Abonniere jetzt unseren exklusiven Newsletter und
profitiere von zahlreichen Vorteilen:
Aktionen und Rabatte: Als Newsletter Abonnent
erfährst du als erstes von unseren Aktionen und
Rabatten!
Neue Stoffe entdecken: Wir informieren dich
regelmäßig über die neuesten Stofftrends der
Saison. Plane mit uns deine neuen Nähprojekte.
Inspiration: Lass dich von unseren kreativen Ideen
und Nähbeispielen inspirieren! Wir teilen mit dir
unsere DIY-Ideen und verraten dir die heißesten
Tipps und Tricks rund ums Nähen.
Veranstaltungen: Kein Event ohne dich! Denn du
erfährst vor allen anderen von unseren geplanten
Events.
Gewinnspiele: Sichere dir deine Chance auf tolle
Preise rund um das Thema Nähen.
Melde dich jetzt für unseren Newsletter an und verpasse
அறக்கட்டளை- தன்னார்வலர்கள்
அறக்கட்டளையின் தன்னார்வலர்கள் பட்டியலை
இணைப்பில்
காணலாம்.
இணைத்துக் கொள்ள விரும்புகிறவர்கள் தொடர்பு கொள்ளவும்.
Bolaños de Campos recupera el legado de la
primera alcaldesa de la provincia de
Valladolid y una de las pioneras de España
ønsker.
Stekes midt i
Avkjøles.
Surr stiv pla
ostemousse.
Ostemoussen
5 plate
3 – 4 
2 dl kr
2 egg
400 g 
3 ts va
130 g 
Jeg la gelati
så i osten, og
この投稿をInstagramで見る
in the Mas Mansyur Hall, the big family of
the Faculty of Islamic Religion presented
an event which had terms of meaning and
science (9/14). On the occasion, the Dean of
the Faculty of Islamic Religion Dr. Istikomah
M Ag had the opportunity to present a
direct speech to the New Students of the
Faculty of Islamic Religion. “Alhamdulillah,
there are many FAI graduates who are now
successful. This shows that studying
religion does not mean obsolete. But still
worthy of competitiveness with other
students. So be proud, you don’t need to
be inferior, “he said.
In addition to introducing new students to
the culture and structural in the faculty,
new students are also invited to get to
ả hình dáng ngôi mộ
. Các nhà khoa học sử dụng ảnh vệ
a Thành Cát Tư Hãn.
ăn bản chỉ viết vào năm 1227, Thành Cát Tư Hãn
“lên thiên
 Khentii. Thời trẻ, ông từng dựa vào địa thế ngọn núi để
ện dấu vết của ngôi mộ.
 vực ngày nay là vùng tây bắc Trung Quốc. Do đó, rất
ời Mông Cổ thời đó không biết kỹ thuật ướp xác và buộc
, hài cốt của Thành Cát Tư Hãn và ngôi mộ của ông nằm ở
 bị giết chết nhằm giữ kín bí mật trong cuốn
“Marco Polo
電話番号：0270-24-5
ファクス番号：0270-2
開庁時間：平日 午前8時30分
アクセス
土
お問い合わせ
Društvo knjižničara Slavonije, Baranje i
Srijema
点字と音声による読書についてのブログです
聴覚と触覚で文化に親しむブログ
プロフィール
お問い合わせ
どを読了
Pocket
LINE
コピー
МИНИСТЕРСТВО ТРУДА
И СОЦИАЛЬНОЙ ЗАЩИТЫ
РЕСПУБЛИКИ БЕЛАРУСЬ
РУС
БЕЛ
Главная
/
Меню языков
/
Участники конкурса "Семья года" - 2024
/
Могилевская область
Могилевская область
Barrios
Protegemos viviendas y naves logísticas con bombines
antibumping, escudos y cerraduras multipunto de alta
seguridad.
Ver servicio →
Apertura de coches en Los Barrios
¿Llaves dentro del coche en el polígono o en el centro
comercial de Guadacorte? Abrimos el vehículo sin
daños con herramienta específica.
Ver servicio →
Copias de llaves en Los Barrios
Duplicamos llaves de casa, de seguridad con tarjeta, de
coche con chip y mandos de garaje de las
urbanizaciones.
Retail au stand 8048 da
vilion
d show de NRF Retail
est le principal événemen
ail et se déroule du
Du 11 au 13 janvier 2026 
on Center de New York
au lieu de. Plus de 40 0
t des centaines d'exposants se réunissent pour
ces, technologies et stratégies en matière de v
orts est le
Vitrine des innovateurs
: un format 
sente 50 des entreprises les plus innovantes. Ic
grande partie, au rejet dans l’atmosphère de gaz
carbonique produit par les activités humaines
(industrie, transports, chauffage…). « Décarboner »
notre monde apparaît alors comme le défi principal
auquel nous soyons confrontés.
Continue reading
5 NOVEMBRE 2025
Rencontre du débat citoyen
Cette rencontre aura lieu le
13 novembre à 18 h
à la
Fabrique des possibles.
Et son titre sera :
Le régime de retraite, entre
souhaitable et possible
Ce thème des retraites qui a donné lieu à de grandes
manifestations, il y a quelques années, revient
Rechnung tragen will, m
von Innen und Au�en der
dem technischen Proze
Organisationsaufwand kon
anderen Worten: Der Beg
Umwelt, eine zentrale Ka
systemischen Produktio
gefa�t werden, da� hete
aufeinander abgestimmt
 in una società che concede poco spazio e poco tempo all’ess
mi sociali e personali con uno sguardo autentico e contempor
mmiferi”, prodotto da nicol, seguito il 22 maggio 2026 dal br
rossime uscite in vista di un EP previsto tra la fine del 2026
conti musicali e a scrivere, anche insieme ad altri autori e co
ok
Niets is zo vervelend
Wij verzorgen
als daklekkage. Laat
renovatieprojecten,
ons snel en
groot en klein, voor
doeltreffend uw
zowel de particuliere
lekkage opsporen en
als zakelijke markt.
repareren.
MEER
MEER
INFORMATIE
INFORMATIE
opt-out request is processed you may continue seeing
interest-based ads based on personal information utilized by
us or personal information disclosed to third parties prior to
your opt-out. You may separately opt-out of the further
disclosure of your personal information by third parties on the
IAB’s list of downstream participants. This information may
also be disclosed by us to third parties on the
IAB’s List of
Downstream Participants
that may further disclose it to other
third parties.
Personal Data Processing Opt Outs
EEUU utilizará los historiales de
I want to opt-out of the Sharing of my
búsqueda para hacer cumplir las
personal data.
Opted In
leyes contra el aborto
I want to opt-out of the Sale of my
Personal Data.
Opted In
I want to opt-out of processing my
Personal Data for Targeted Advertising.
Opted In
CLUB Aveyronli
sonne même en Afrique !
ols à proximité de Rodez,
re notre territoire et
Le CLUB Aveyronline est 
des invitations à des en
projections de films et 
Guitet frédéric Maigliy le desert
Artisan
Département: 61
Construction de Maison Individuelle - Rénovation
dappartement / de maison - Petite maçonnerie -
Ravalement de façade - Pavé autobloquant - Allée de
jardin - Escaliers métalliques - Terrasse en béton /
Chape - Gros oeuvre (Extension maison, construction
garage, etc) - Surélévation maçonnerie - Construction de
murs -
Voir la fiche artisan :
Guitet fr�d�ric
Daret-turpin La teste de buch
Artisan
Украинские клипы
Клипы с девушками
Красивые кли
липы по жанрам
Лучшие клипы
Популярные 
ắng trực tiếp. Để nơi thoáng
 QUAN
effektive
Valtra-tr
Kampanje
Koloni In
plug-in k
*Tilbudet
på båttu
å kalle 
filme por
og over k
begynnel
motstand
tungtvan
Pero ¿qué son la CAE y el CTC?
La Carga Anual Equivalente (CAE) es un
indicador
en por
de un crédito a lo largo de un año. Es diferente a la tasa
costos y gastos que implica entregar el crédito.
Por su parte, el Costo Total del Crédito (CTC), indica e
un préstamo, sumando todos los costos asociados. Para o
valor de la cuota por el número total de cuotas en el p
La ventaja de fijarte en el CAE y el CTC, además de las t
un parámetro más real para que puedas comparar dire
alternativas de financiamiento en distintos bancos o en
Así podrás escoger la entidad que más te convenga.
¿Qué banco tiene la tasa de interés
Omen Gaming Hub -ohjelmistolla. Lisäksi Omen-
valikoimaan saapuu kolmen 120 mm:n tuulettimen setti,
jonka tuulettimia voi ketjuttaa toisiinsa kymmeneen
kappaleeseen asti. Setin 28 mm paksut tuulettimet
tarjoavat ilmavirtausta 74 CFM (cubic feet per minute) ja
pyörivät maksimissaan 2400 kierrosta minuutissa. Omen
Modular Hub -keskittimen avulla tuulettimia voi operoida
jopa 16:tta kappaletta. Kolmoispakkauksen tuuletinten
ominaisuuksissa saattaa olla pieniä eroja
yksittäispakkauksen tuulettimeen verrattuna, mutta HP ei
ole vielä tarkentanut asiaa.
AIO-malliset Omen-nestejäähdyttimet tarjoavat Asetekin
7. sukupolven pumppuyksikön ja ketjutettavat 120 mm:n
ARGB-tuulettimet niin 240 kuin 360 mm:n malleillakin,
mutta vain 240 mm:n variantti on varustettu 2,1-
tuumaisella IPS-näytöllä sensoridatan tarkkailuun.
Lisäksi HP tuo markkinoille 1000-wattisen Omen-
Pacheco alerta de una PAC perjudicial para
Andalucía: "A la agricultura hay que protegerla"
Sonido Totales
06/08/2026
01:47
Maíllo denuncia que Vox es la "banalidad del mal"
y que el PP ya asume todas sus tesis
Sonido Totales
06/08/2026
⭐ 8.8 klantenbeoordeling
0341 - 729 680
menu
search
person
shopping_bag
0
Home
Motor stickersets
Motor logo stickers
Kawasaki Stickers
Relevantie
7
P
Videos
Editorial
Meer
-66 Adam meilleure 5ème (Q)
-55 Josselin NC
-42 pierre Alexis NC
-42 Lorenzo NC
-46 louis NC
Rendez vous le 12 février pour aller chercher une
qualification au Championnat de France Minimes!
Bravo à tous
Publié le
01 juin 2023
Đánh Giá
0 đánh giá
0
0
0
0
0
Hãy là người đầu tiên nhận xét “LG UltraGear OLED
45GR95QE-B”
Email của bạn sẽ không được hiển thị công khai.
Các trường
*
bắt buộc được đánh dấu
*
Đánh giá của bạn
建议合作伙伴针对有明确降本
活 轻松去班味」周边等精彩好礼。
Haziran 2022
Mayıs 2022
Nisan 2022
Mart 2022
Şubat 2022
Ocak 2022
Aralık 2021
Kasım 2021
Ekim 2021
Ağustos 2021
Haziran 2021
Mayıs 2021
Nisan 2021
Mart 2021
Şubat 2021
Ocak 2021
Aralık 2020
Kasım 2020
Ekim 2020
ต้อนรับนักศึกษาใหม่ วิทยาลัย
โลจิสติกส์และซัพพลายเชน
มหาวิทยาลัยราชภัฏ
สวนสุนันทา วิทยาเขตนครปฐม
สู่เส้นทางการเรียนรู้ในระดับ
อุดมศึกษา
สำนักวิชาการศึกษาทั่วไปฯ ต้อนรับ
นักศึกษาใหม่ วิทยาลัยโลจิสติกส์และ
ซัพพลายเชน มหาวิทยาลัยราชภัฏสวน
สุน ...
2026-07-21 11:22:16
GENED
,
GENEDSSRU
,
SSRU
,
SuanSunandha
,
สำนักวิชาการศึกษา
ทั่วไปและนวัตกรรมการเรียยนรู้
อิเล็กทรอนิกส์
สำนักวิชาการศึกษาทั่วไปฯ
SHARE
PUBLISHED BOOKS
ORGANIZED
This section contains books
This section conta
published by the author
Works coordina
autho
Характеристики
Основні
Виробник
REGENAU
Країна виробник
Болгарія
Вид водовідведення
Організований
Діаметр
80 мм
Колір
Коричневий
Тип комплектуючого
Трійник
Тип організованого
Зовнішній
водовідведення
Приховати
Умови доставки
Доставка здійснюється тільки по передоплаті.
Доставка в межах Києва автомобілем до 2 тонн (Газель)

=-=-=-=-=

__REQUIREMENT__
The word is "disclosed". Copy every line above where it appears.

__WRITTEN RESPONSE__
us or personal information disclosed to third parties prior to
also be disclosed by us to third parties on the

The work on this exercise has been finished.